Record extracts START

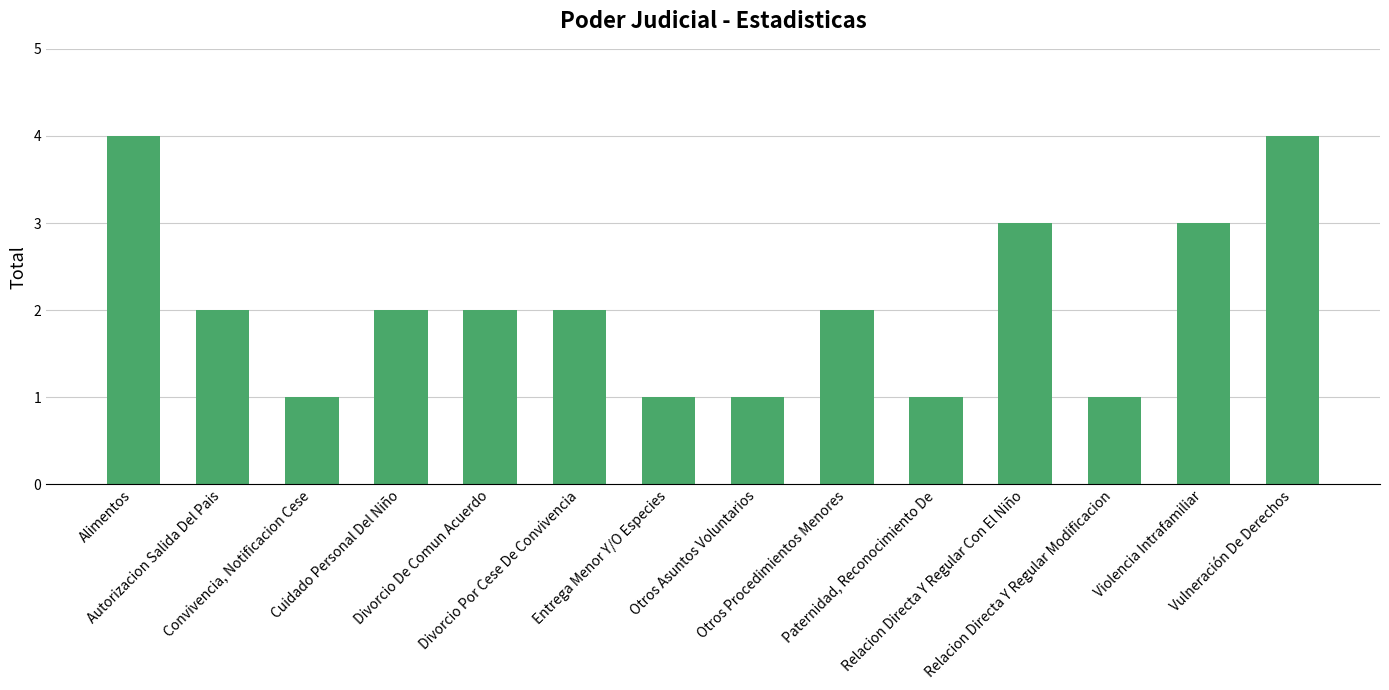

Which has a higher value, Violencia Intrafamiliar or Paternidad, Reconocimiento De?

Violencia Intrafamiliar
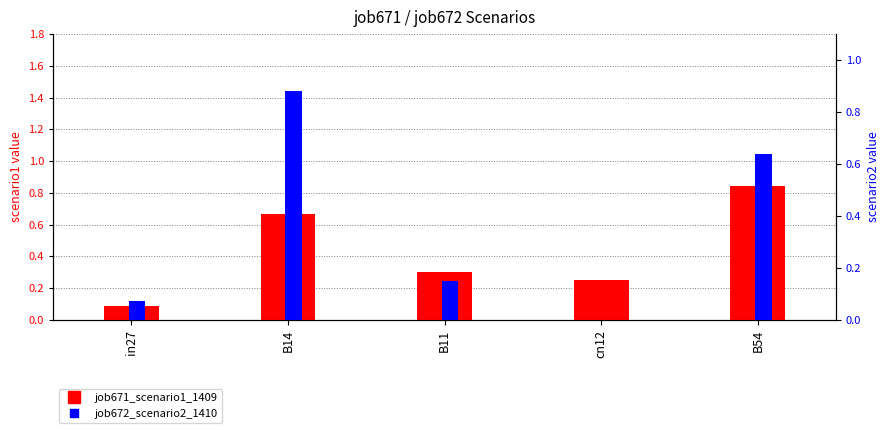

Rank the series by their maximum value, from highest to lowest.

job672_scenario2_1410, job671_scenario1_1409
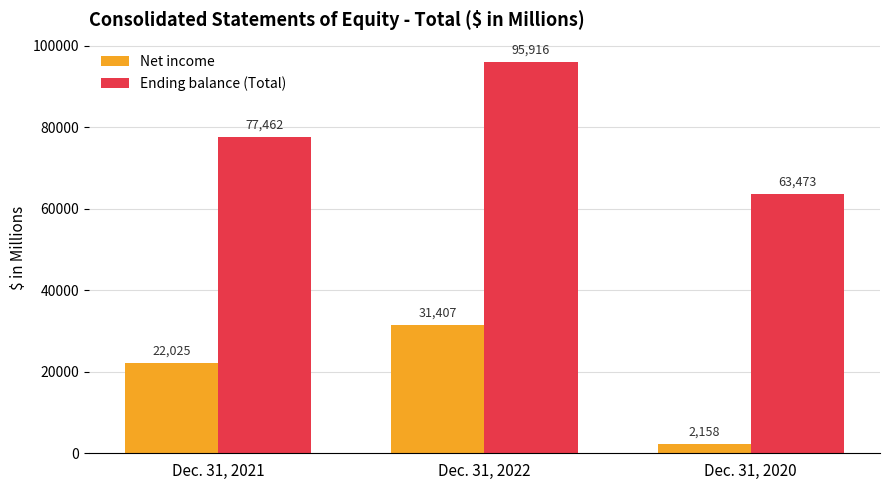

How many bars are there in each group?

2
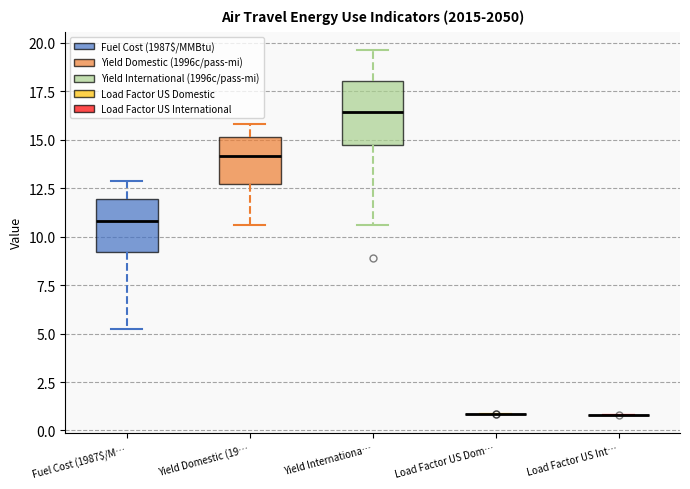

Reading left to right, read every box against the y-axis: the position of its median line, the range the box covers, and the ends of its whiskers. The values are not printed on the chart, so give them approximately, as read against the axis.

Fuel Cost (1987$/M…: median 11.0, box 9.0 to 12.0, whiskers 5.0 to 13.0
Yield Domestic (19…: median 14.0, box 12.5 to 15.0, whiskers 10.5 to 16.0
Yield Internationa…: median 16.5, box 14.5 to 18.0, whiskers 10.5 to 19.5
Load Factor US Dom…: box collapsed to a line at 1.0, whiskers 1.0 to 1.0
Load Factor US Int…: box collapsed to a line at 1.0, whiskers 1.0 to 1.0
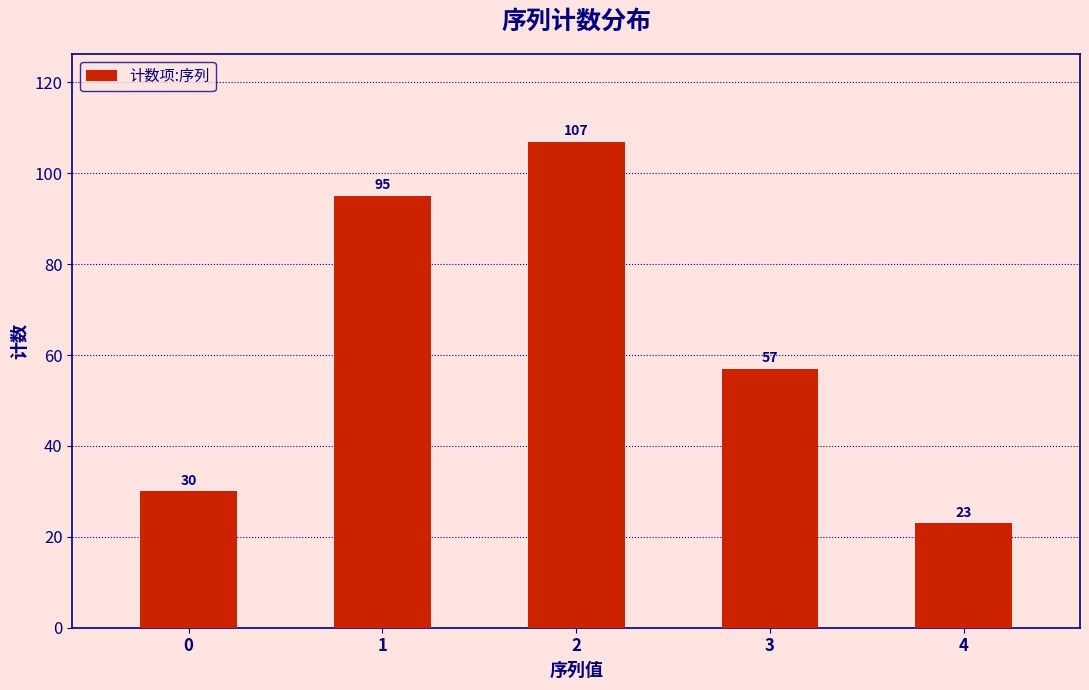

Rank the categories by value from highest to lowest.

2, 1, 3, 0, 4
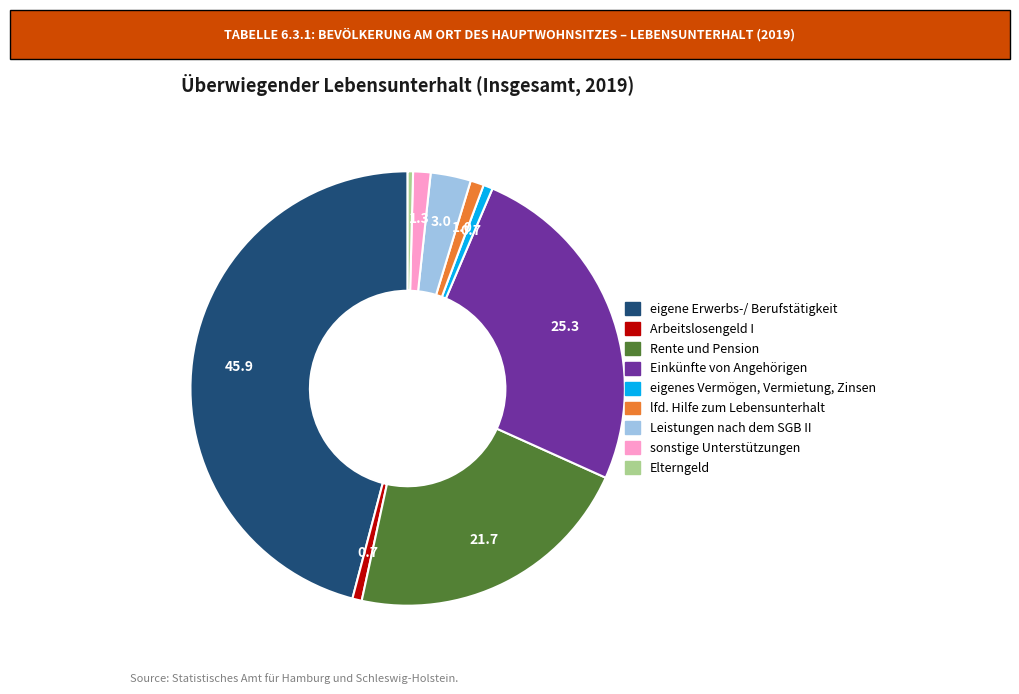

Is Arbeitslosengeld I the majority of the pie?

No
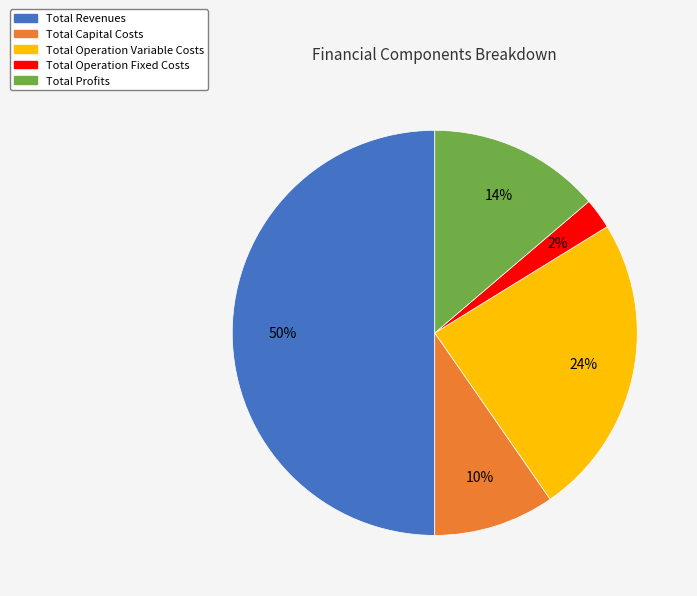

How many slices are in this pie chart?

5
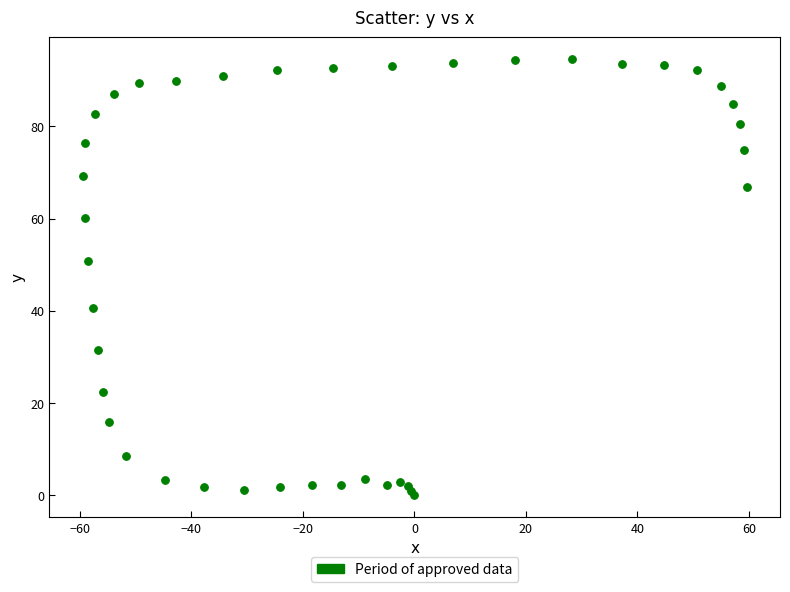

What Y value in the scatter plot is closest to 47?

50.9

Record extracts END

Rewrite all of the rows above with every "pie" switched to "donut" and nothing else changed. Leave the picture lines out.

- **Expected answer**:
Which has a higher value, Violencia Intrafamiliar or Paternidad, Reconocimiento De?

Violencia Intrafamiliar

Rank the series by their maximum value, from highest to lowest.

job672_scenario2_1410, job671_scenario1_1409

How many bars are there in each group?

2

Reading left to right, read every box against the y-axis: the position of its median line, the range the box covers, and the ends of its whiskers. The values are not printed on the chart, so give them approximately, as read against the axis.

Fuel Cost (1987$/M…: median 11.0, box 9.0 to 12.0, whiskers 5.0 to 13.0
Yield Domestic (19…: median 14.0, box 12.5 to 15.0, whiskers 10.5 to 16.0
Yield Internationa…: median 16.5, box 14.5 to 18.0, whiskers 10.5 to 19.5
Load Factor US Dom…: box collapsed to a line at 1.0, whiskers 1.0 to 1.0
Load Factor US Int…: box collapsed to a line at 1.0, whiskers 1.0 to 1.0

Rank the categories by value from highest to lowest.

2, 1, 3, 0, 4

Is Arbeitslosengeld I the majority of the donut?

No

How many slices are in this donut chart?

5

What Y value in the scatter plot is closest to 47?

50.9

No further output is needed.